Ruined hopes: a bomb-damaged building in Donetsk, which has become a city under siege. Source: Reuters
“I saw it happen slowly, this war. I had even started to get used to the presence of armed men, empty streets and the sound of explosions at night. But everything changed when the shells landed in our residential quarter. Now I am scared all the time,” says Antonina Kharchenko, 62, sitting on a bench at the entrance to her building.
Her neighbourhood, near the rail station, has been fired on several times in recent days. “When the first shell exploded in our residential quarter, the militiamen [from the so-called Donetsk People’s Republic] organised an evacuation,” she says.
“But I didn’t want to leave. I do not know where to go. All I have is my apartment. Many of those who left have returned because they have no more money.” Antonina has spent many hours in an air-raid shelter.
The people of Donetsk know all the shelters closest to their homes. Lists were distributed or posted at the entrances of their buildings. In the past two weeks, fewer and fewer areas of Donetsk have remained untouched by shells. These are not massive bombings like those of the Second World War, but between 10 and 20 shells explode every day, enough to scare everyone to death.
“The real problem is safety here,” says Andriy, a young waiter at one of the few restaurants in the city centre still open. “Until the beginning of August, it was pretty quiet. The shelling was restricted to the area around the airport and the city’s south, but now, there are no longer any safe places.”
The streets have become almost devoid of cars and pedestrians, while 95 percent of shops are closed. Just a handful of restaurants and grocery stores, sufficient to feed those who have stayed in the city, remain open.
Andriy says: “All my friends have gone. Many of them are now in Crimea, some are in Russia, others are in Kiev.
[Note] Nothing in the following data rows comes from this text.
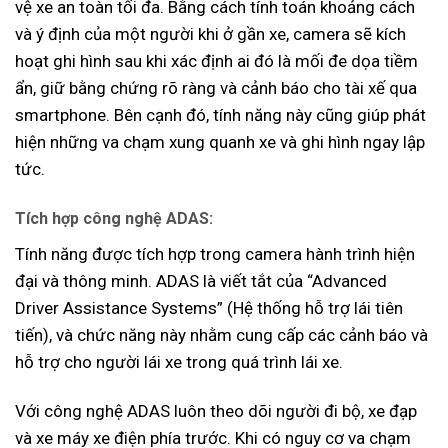
vệ xe an toàn tối đa. Bằng cách tính toán khoảng cách
và ý định của một người khi ở gần xe, camera sẽ kích
hoạt ghi hình sau khi xác định ai đó là mối đe dọa tiềm
ẩn, giữ bằng chứng rõ ràng và cảnh báo cho tài xế qua
smartphone. Bên cạnh đó, tính năng này cũng giúp phát
hiện những va chạm xung quanh xe và ghi hình ngay lập
tức.
Tích hợp công nghệ ADAS:
Tính năng được tích hợp trong camera hành trình hiện
đại và thông minh. ADAS là viết tắt của “Advanced
Driver Assistance Systems” (Hệ thống hỗ trợ lái tiên
tiến), và chức năng này nhằm cung cấp các cảnh báo và
hỗ trợ cho người lái xe trong quá trình lái xe.
Với công nghệ ADAS luôn theo dõi người đi bộ, xe đạp
và xe máy xe điện phía trước. Khi có nguy cơ va chạm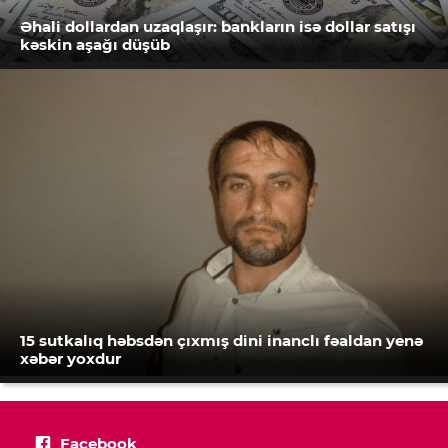
Əhali dollardan uzaqlaşır: bankların isə dollar satışı
kəskin aşağı düşüb
15 sutkalıq həbsdən çıxmış dini inanclı fəaldan yenə
xəbər yoxdur
Facebook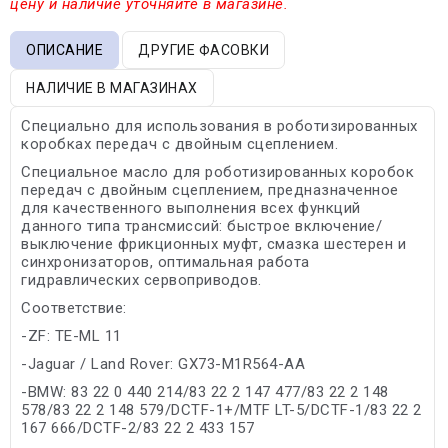
цену и наличие уточняйте в магазине.
ОПИСАНИЕ
ДРУГИЕ ФАСОВКИ
НАЛИЧИЕ В МАГАЗИНАХ
Специально для использования в роботизированных
коробках передач с двойным сцеплением.
Специальное масло для роботизированных коробок
передач с двойным сцеплением, предназначенное
для качественного выполнения всех функций
данного типа трансмиссий: быстрое включение/
выключение фрикционных муфт, смазка шестерен и
синхронизаторов, оптимальная работа
гидравлических сервоприводов.
Соответствие:
-ZF: TE-ML 11
-Jaguar / Land Rover: GX73-M1R564-AA
-BMW: 83 22 0 440 214/83 22 2 147 477/83 22 2 148
578/83 22 2 148 579/DCTF-1+/MTF LT-5/DCTF-1/83 22 2
167 666/DCTF-2/83 22 2 433 157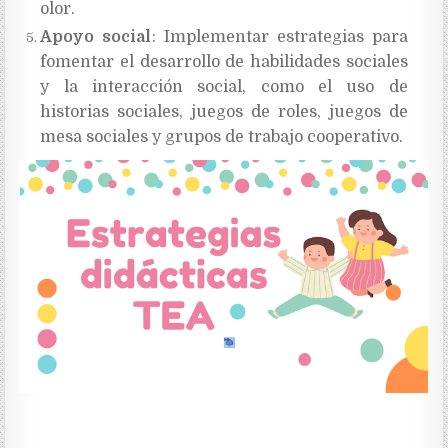
olor.
Apoyo social
: Implementar estrategias para
fomentar el desarrollo de habilidades sociales
y la interacción social, como el uso de
historias sociales, juegos de roles, juegos de
mesa sociales y grupos de trabajo cooperativo.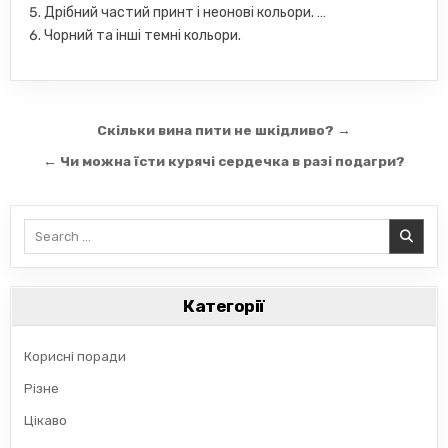
Дрібний частий принт і неонові кольори. …
Чорний та інші темні кольори.
Навігація
Скільки вина пити не шкідливо? →
записів
← Чи можна їсти курячі сердечка в разі подагри?
Search
for:
Категорії
Корисні поради
Різне
Цікаво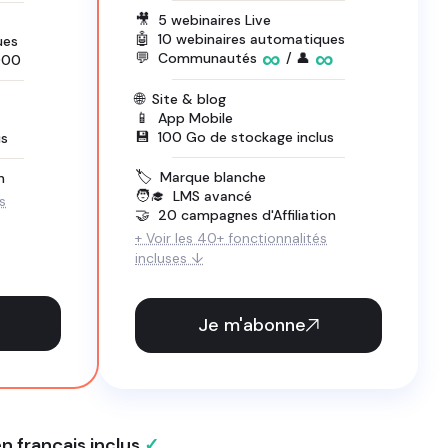
🎥
5 webinaires Live
🤖
10 webinaires automatiques
ues
∞
∞
💬
Communautés
/ 👤
000
🌐
Site & blog
📱
App Mobile
💾
100 Go de stockage inclus
us
🏷️
Marque blanche
n
🧑‍🎓
LMS avancé
s
🤝
20 campagnes d'Affiliation
+ Voir les 40+ fonctionnalités
incluses ↓
Je m'abonne
français inclus
✓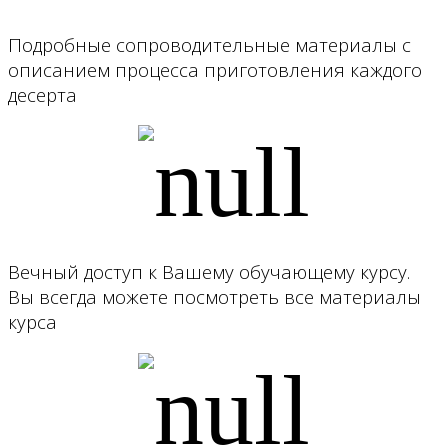
Подробные сопроводительные материалы с
описанием процесса приготовления каждого
десерта
Вечный доступ к Вашему обучающему курсу.
Вы всегда можете посмотреть все материалы
курса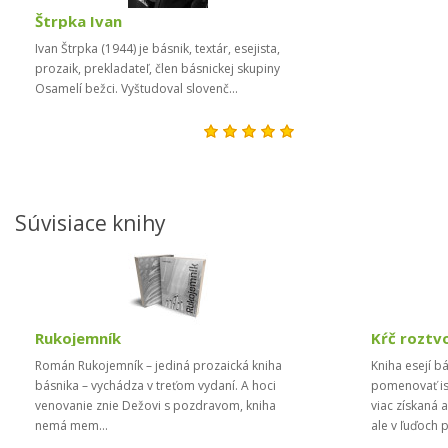
Štrpka Ivan
Ivan Štrpka (1944) je básnik, textár, esejista,
prozaik, prekladateľ, člen básnickej skupiny
Osamelí bežci. Vyštudoval slovenč...
Súvisiace knihy
Rukojemník
Kŕč roztv
Román Rukojemník – jediná prozaická kniha
Kniha esejí b
básnika – vychádza v treťom vydaní. A hoci
pomenovať is
venovanie znie Dežovi s pozdravom, kniha
viac získaná 
nemá mem...
ale v ľuďoch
I have stayed because I am one of those few who have not lost their job.”
Residents estimate that between 30 and 60 percent of the city’s one million inhabitants have fled Donetsk since May. Paradoxically, the city centre first saw an exodus, although the shelling focused initially on the outskirts.
“That’s because those in the centre have the means to leave, while the suburbs are populated by retired people and workers who do not have savings to go elsewhere to live,” says Andriy.
At sunset, the last signs of life disappear. People hurry to get home before the curfew, from 11pm to 5am, imposed by the separatist leaders. However, an island of resistance remains, in which the brave people and insomniacs gather.
The Banana Café, the only one open around the clock, hosts on its terrace a strange mixture of militia leaders flanked by heavily armed men, stylish young women and foreign journalists. If you come out, you will be greeted by total silence, broken regularly by the rumblings of war.
Mariya Krasnova, 21, is a regular at the café. Although she lives on the other side of the city, she takes refuge at the Banana Café to meet her friends. All of them are pro-Russians, and a good half of them are fighting with arms in their hands.
“I am proud to have such friends,” says Mariya. “This is my new family, because most of my relatives have stopped talking with me since the start of the conflict. They live in other regions of Ukraine and are misinformed by the media. They think I’m a terrorist! But we are simply defending our territory!” She swears that she will never leave Donetsk.
Her anger is shared by many other residents, but it is oriented towards different directions. “I’m tired of this war,” Vasyl Chorny, an electrician and Antonina’s neighbour, says with a deep sigh.
“At first, I supported the separatists, but now I just want everything to stop and people to live as before. We were promised that after the referendum [for the independence of Donbass, held on May 11] that the situation would improve, but the opposite has happened. The people behind this conflict are unable to negotiate a solution. They will not let us live in peace!” he laments.